Why Creator Partnerships Are Moving Down the Funnel

The big change is that creator content is now expected to do more than generate views.

Creators can help brands:

  • Introduce products to new audiences
  • Explain product benefits in relatable ways
  • Validate trends and social conversations
  • Drive consideration through tutorials and reviews
  • Support conversion through shoppable content and affiliate links

The Financial Times reported that influencer marketing reached an estimated $32 billion in 2025, citing Statista, and noted that Vaseline’s campaign with hundreds of influencers generated hundreds of millions of views and a sales lift.

That growth explains why companies like Unilever are investing more heavily in creator systems, not just one-off influencer deals.

What Other Brands Can Learn From Dove and Vaseline

The success of Dove and Vaseline points to a few important lessons for creator and influencer marketers.

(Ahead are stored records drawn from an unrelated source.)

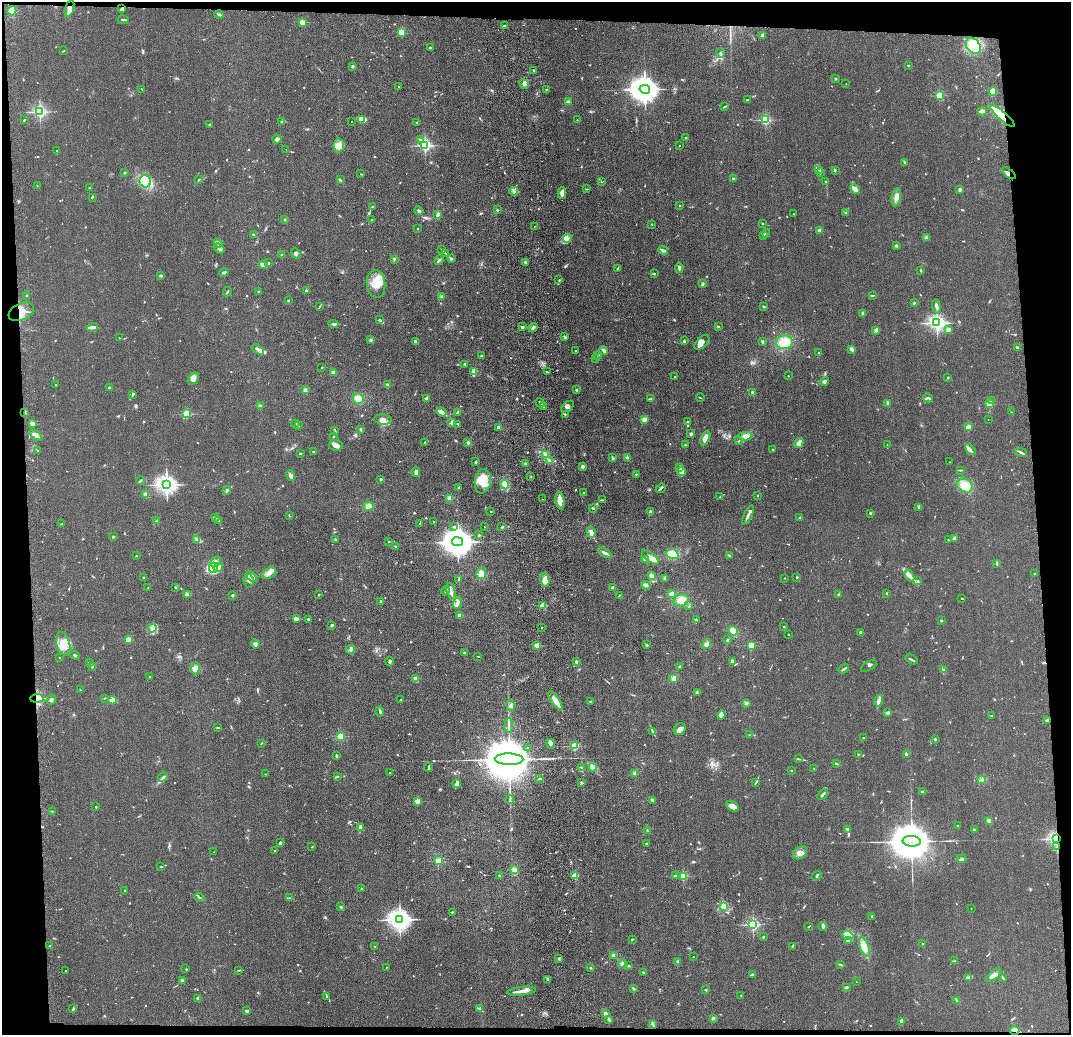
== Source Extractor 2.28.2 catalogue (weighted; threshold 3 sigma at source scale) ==
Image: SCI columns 116-4391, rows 98-4226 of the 4506 x 4324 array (HDU 1 of 3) = the unmasked area's bounding box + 8 px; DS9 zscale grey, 4 x 4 block average (1 PNG px = mean of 4 x 4 image px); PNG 1073 x 1037 px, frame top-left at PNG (2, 2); each listed source drawn as its Kron ellipse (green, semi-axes under 4 px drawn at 4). Shown black and unused: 8% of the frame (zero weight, under 3 of 4 exposures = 6% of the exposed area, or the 3 px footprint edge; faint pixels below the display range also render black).
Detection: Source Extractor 2.28.2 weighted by HDU 2 'WHT'. Background 0.0671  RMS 0.0078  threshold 0.0351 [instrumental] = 3 sigma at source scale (4.5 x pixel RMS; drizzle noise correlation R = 1.50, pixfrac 1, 0.05/0.05 arcsec/px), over >= 5 px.
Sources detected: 879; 6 too faint to see at this stretch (4 x 4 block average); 1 inside a brighter object's white glare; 3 long thin detections or spike segments (spike, bleed or trail) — neither listed nor drawn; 22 coinciding with a brighter row at this scale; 37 inside a brighter listed object's ellipse — not listed separately; of the other 810, all 500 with FLUX_AUTO >= 2.52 (the completeness limit of this list) listed and drawn (310 fainter detections not listed), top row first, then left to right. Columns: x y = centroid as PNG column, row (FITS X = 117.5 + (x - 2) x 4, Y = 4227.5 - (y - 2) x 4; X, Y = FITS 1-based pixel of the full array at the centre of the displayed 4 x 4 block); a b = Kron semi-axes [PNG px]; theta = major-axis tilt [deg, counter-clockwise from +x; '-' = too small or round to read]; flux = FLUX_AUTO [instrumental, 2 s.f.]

First, creator partnerships work best when they are connected to a brand’s larger identity. Dove’s creator strategy fits its long-running message around authenticity and real beauty.

Second, brands should listen before they launch. Vaseline’s social-first approach worked because it responded to real user behavior already happening across platforms.

Third, scale requires infrastructure. As brands work with more creators, they need systems for discovery, briefing, compliance, measurement and brand safety.

Finally, creators should be treated as collaborators, not just distribution channels. The strongest influencer campaigns give creators room to translate brand messages into content that feels natural to their own communities.

The Bottom Line

Dove and Vaseline show how influencer marketing is becoming a serious growth strategy for major beauty and personal care brands. Their creator partnerships are not only about visibility. They are about relevance, trust and participation in culture.

As Unilever continues to expand its social and influencer investment, other brands will likely watch closely. The message is clear: creator marketing has moved from experimental budget line to business-critical strategy.

For creators, this means more opportunities with major consumer brands. For marketers, it means the brands that build strong creator systems now may have a major advantage in the next phase of social-first commerce.